There will probably be some people who will enjoy not teaching stays, but most people are concerned about the safety of their dogs. Although not often, dogfights do occasionally occur in the group stays.  

Stays are extremely valuable exercises, allowing our dogs to fit into our human-focused world. I use stays when opening car doors, to settle the dogs when guests come over, when purchasing something at the farmers market, and so on. The stay is one of the first exercises I teach a pup, due to its functionality for a canine good citizen and for competition. I use a stay while setting up our next routine, so that my dog doesn’t lose focus and wander off. When competing we use multiple stays in obedience (not including group); rally is a bit more random, but many stations require a stay while you leave your dog. In agility, dogs perform start-line and pause table stays; in herding, dogs will perform multiple stays to successfully maneuver the livestock around the course, including the test level. Even in tracking, I use a down-stay to allow myself to walk up to my dog to collect a tracking article.  

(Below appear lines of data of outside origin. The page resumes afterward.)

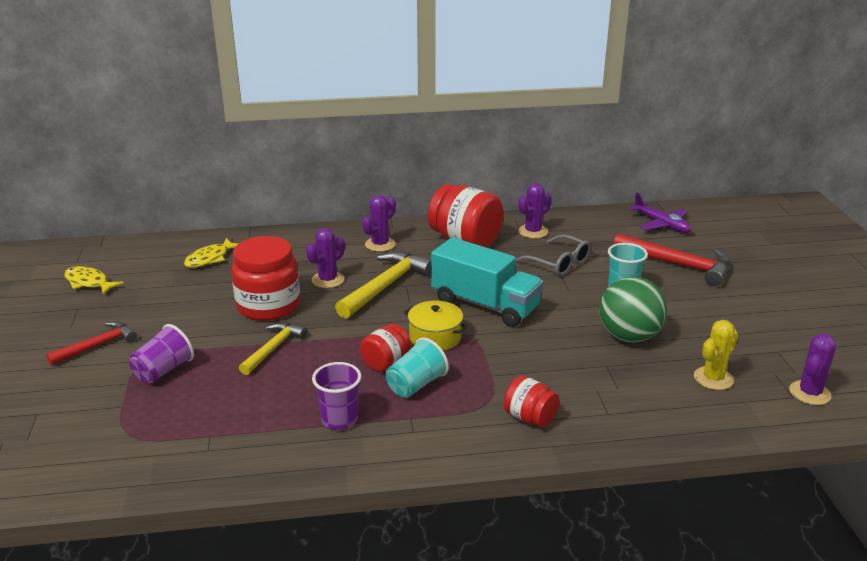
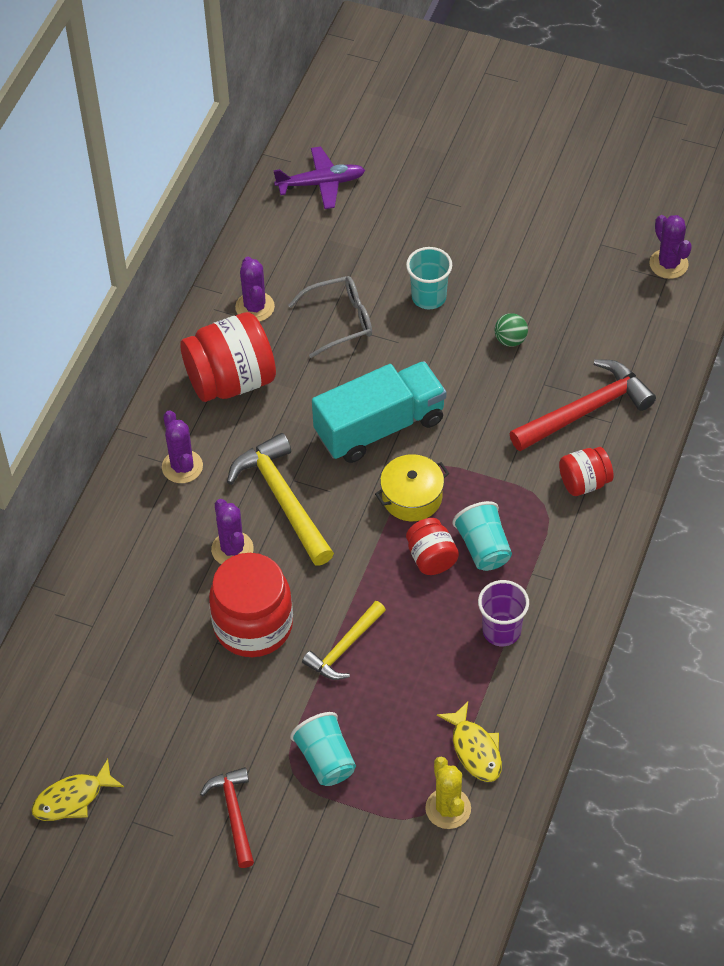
camera: 60 degrees left, 25 degrees up
(163, 370) = (325, 760): purple cup -> turquoise cup
(210, 258) = (97, 653): yellow fish -> yellow fish (475, 749)
(273, 348) = (344, 648): yellow hammer -> yellow hammer turned 105 degrees counterclockwise
(629, 336) = (510, 340): green ball -> green ball, size x0.47
(678, 264) = (412, 222): red hammer -> red hammer (585, 410)
(713, 378) = (610, 317): yellow cactus -> yellow cactus (448, 808)

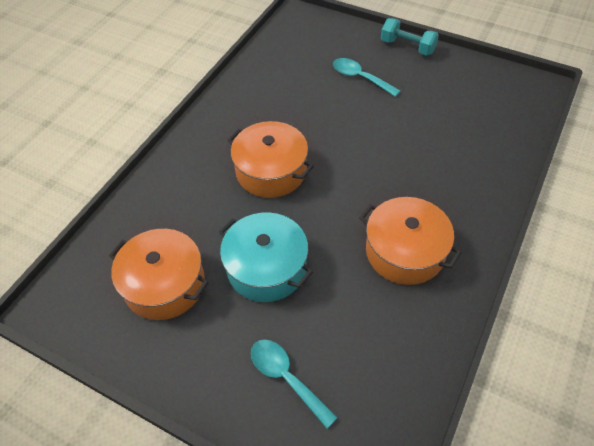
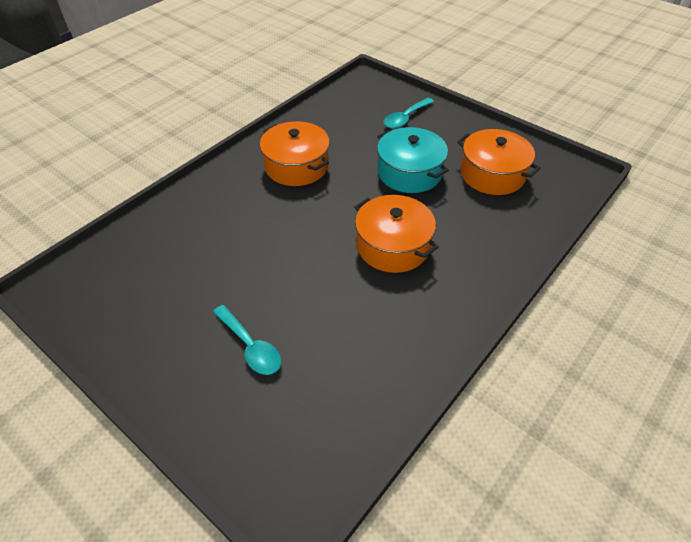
camera: 170 degrees left, 5 degrees down
(286, 378) = (405, 118): turquoise spoon -> turquoise spoon turned 75 degrees clockwise
(407, 47) = (156, 390): turquoise dumbbell -> none

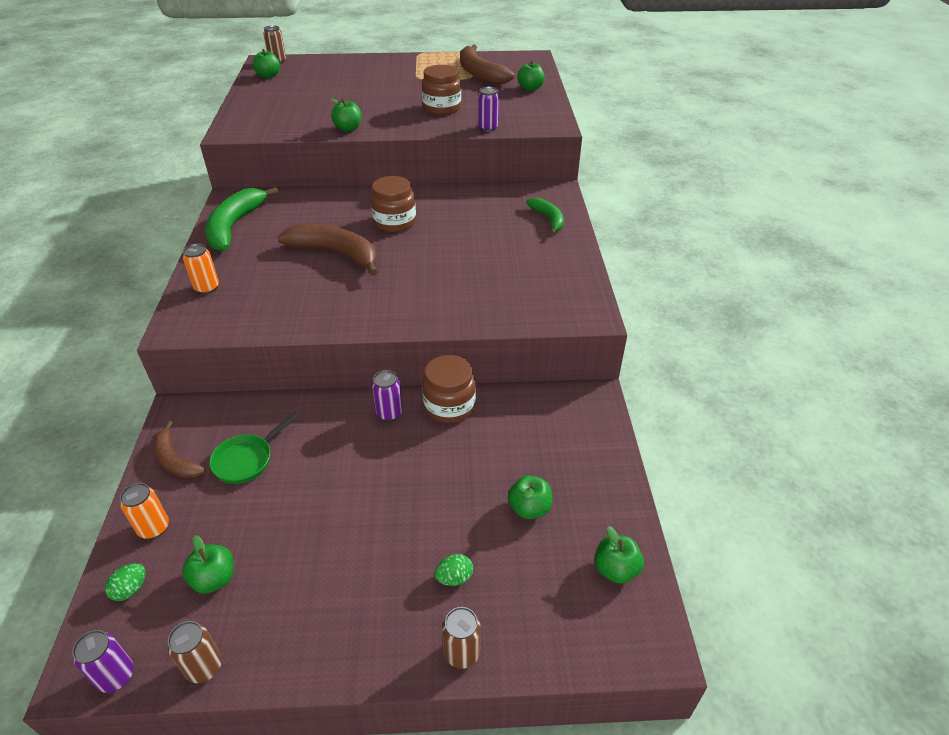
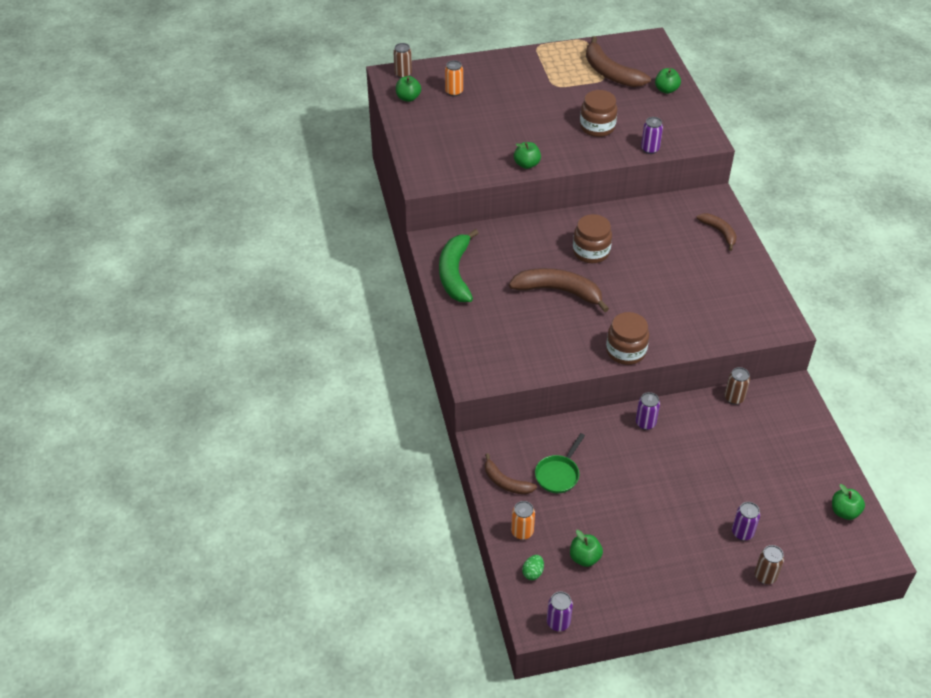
camera: 10 degrees left, 5 degrees up
(204, 667) = (610, 609): brown can -> brown can (734, 398)
(207, 288) = (473, 339): orange can -> orange can (454, 92)
(449, 406) = (688, 411): brown jar -> brown jar (626, 351)
(454, 578) = (742, 533): green egg -> purple can
(529, 508) = (775, 480): green apple -> none
(548, 219) = (719, 232): green banana -> brown banana

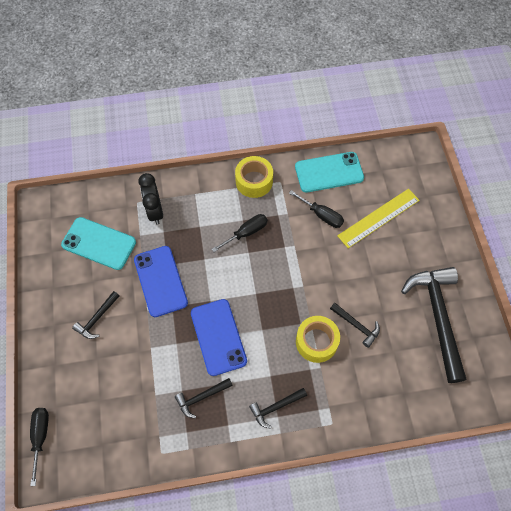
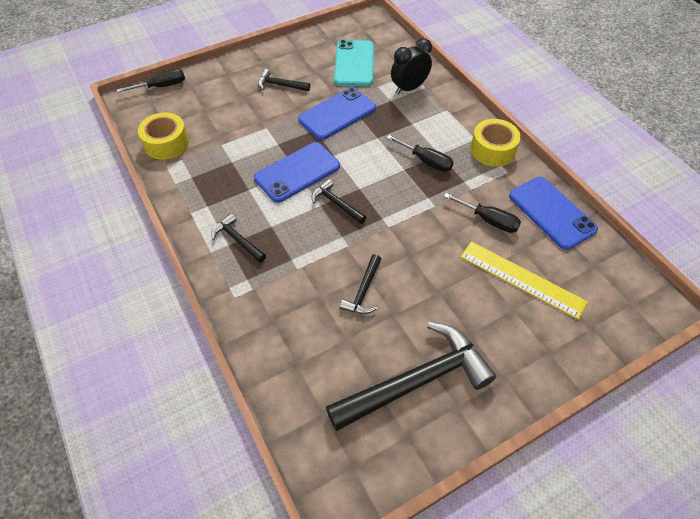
camera: 70 degrees right, 10 degrees down
(201, 397) = (229, 178): black hammer -> black hammer (336, 203)
(316, 342) = (326, 257): yellow tape -> yellow tape (166, 143)
(321, 215) = (489, 220): black screwdriver -> black screwdriver turned 75 degrees counterclockwise
(329, 172) = (551, 212): turquoise phone -> blue phone

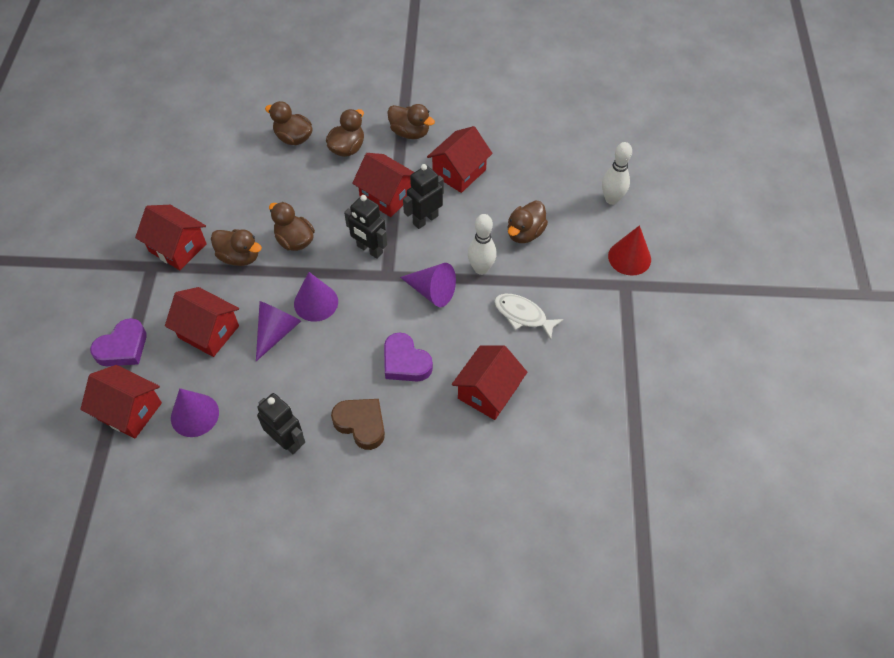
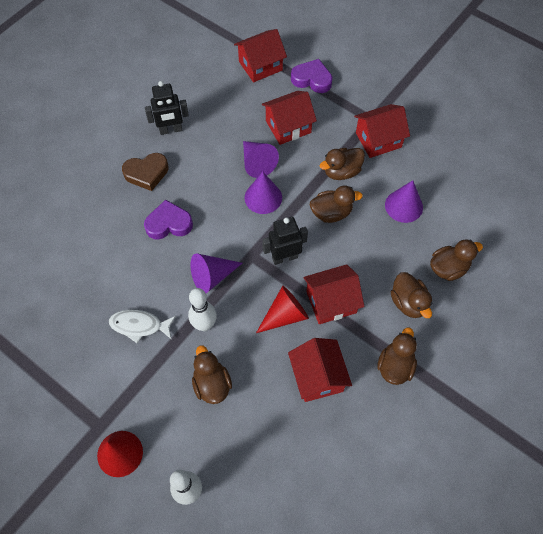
camera: 125 degrees right, 5 degrees up
(123, 347) = (312, 79): purple heart -> purple heart turned 120 degrees clockwise
(194, 415) = (230, 94): purple cone -> purple cone (404, 206)
(410, 132) = (395, 366): brown duck -> brown duck turned 135 degrees clockwise
(425, 219) = (285, 315): black robot -> red cone
(488, 392) = (102, 259): red house -> none
(523, 315) = (139, 325): white fish -> white fish turned 150 degrees counterclockwise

Although I am a big fan of stays, I am not a fan of group stays. I work hard to develop trust from my dogs. As I do put them in many situations, and as I have big, black, powerful dogs, my criterion is that the dog defers to me on the safety of the situation. When I leave my dog while he is working (performing a stay), I am still responsible for his safety, and I expect him to continue to work. This could be as simple as turning my back on my dog while quickly taking down my crating area after a weekend of showing, or more complex as moving a flock of sheep to the sorting chute and asking for a stay while I process sheep, as the dog will be needed again. I may even leave him while grabbing something beyond his area of sight or while training, but only when I feel comfortable that the environment is safe for the dog.

The AKC has made several great improvements to the group-stay exercises, and I commend them for these strides. Unfortunately the dogfight risk can’t be completely eliminated, and the proposed change will provide an option for owners and handlers who are concerned about group-stay safety. Additionally, a non-group-stay path will provide obedience competition for dogs who are overly dog-dominant, worried, or not solid on the stays, making the group stays on the traditional path much safer for all dogs.

As our breed statistics show, Giant Schnauzer owners have enjoyed having more options to work their dogs. I predict that this option will promote an increase in obedience participation from Giant owners. I also believe Giant Schnauzers with advanced obedience skills have benefits far beyond the trial ring.

Thanks to the AKC for proposing this option, in addition to all the other working sports that have been added, as I am all about choice and promoting the working potential of this great breed.